Je devine son profil sous le faible éclairage de la bougie posée sur son bureau. La princesse se glisse dans son dos, nouant ses bras autour de son cou. Tableau charmant. Que ne puis-je faire de même, sentir mon corps contre le sien, son souffle sur ma peau, ses lèvres sur... Un souffle glacé traverse mon corps d'éther. Je ne puis rester davantage. Quelque chose d'horrible vient de se produire dans le monde, et je dois m'y rendre pour panser les plaies qui viennent de s'ouvrir. Mon devoir passe avant mon simple plaisir. Je sais que peut-être je ne reverrais plus jamais mon prince : mon temps n'est pas égale au sien. A notre prochaine rencontre peut-être sera-t-il à l'aube de sa vie, devenu grand-père. Ou peut-être ne serait-il plus là, tout simplement. Quoi qu'il en soit, je ne puis l'embrasser. Des victimes m'appellent, demandant un baume que moi seul peut apporter.

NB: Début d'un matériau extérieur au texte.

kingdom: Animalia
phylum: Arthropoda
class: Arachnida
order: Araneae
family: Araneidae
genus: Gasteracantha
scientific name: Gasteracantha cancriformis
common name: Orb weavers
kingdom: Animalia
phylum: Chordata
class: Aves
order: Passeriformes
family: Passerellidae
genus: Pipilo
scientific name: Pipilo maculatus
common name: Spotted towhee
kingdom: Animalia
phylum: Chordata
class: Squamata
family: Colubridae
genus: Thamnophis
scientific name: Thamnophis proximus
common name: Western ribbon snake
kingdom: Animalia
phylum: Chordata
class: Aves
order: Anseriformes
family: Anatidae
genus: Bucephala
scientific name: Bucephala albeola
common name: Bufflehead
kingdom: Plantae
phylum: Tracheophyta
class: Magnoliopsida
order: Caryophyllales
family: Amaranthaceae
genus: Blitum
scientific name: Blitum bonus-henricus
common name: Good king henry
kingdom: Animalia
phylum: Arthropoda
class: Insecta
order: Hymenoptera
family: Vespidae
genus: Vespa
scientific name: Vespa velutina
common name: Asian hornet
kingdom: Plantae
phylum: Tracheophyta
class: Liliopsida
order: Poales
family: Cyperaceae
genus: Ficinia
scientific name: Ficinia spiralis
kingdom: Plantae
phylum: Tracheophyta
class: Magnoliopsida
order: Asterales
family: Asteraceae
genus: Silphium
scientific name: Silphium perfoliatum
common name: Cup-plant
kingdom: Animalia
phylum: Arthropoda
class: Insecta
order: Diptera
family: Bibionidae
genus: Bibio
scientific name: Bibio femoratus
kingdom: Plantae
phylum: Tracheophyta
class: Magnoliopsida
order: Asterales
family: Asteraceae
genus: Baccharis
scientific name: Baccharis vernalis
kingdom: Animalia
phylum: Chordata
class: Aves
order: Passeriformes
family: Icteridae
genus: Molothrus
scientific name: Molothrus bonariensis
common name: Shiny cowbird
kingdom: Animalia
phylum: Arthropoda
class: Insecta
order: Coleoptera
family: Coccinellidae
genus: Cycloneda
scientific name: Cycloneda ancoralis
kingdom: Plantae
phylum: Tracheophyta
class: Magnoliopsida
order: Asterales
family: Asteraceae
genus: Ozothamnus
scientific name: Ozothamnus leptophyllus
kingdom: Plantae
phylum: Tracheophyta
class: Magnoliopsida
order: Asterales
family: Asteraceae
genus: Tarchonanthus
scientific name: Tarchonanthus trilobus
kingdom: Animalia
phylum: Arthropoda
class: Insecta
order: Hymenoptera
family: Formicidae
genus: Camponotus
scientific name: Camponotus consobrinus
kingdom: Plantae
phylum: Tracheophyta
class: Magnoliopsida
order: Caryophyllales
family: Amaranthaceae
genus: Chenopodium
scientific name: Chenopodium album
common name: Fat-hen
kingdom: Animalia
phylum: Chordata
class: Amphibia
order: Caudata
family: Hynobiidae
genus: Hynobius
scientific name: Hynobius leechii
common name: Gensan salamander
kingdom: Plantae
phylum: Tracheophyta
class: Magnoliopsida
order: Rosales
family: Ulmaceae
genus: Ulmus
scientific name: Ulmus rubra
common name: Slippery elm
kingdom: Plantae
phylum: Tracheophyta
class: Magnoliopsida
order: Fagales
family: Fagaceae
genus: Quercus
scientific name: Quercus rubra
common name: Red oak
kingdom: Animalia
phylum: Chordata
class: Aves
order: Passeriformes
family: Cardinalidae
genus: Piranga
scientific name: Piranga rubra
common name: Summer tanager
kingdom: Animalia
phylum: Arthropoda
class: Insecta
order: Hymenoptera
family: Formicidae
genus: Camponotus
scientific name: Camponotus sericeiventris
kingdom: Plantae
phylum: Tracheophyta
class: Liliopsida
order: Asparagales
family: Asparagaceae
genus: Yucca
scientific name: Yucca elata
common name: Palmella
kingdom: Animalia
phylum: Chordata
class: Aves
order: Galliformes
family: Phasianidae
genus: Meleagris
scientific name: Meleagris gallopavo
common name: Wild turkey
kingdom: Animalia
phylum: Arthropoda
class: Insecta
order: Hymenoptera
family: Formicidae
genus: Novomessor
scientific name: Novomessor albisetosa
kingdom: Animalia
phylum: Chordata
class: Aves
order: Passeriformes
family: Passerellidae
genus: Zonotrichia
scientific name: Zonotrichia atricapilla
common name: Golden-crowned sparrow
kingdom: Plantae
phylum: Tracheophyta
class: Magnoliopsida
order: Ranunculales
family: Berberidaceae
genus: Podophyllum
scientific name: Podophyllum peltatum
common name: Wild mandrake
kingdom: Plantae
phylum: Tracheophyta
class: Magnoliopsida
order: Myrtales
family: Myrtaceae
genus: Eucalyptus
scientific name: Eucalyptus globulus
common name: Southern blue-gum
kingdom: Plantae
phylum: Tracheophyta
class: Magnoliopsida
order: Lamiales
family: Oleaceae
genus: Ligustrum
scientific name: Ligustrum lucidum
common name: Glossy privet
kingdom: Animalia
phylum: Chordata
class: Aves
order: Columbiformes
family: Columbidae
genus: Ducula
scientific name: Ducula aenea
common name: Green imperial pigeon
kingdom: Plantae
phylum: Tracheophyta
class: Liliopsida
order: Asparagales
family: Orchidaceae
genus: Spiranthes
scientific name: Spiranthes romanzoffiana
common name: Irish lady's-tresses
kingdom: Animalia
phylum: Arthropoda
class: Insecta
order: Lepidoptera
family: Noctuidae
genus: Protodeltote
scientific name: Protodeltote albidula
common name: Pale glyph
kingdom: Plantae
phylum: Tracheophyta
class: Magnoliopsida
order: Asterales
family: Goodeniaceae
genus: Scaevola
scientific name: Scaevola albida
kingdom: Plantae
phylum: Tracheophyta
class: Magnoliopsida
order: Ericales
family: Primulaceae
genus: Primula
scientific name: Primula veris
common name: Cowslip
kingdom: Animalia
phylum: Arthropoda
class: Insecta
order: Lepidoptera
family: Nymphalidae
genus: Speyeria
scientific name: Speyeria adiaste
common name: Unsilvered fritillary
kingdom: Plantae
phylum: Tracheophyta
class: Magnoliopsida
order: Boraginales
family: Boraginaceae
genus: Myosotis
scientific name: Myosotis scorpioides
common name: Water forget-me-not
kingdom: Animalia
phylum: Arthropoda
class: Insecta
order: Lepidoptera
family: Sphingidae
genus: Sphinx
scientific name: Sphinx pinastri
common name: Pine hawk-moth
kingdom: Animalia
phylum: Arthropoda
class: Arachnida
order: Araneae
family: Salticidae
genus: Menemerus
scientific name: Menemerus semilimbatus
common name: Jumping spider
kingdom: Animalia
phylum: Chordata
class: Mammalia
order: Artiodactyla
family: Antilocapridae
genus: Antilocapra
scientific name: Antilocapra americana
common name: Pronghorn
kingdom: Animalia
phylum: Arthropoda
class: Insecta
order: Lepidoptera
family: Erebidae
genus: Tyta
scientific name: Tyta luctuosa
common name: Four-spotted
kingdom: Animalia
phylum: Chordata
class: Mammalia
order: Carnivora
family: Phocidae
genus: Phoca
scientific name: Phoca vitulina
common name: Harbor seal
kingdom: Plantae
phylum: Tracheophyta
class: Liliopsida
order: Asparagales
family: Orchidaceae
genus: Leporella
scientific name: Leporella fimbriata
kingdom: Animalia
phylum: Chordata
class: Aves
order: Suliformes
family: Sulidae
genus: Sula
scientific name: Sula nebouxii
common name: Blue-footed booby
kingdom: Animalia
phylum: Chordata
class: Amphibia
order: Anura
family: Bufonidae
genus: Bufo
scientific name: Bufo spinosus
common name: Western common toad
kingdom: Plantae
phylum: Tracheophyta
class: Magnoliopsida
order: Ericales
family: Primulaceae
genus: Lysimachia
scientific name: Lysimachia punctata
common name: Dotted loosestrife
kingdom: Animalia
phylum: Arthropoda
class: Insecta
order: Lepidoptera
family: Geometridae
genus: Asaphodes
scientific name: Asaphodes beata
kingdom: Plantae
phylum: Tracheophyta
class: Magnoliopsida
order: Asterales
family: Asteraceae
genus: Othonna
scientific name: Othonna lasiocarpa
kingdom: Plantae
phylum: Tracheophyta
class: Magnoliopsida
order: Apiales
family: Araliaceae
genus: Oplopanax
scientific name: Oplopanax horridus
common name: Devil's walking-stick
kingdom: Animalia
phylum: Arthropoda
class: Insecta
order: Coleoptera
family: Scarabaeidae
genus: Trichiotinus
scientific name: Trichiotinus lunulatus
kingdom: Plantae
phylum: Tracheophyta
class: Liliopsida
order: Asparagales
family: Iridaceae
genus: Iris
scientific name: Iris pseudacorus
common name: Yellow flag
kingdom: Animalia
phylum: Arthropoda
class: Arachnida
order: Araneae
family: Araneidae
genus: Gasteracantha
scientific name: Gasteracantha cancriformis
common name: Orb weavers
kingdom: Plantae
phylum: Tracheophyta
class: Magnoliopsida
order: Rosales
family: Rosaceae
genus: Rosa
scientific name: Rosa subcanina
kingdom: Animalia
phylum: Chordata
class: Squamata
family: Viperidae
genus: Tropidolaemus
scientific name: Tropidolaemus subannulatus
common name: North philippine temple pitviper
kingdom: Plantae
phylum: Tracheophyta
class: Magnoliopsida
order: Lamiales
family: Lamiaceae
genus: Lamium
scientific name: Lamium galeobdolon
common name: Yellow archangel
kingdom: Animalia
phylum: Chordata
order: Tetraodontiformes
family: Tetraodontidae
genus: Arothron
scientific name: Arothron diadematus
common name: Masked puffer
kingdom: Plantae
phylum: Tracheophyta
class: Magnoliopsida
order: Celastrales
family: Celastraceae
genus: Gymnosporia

Lentement je ressort de ce palais, ne pouvant m'empêcher de repasser devant la fenêtre de la chambre de l'enfant. Elle sourit dans son sommeil, serrant la poupée à mon effigie dans ses bras. Merci douce enfant ! Grâce à toi un an vient de s'ôter du temps qui me reste à passer sur terre. Puisse-tu, toi et tes descendants, rendre ma peine plus douce.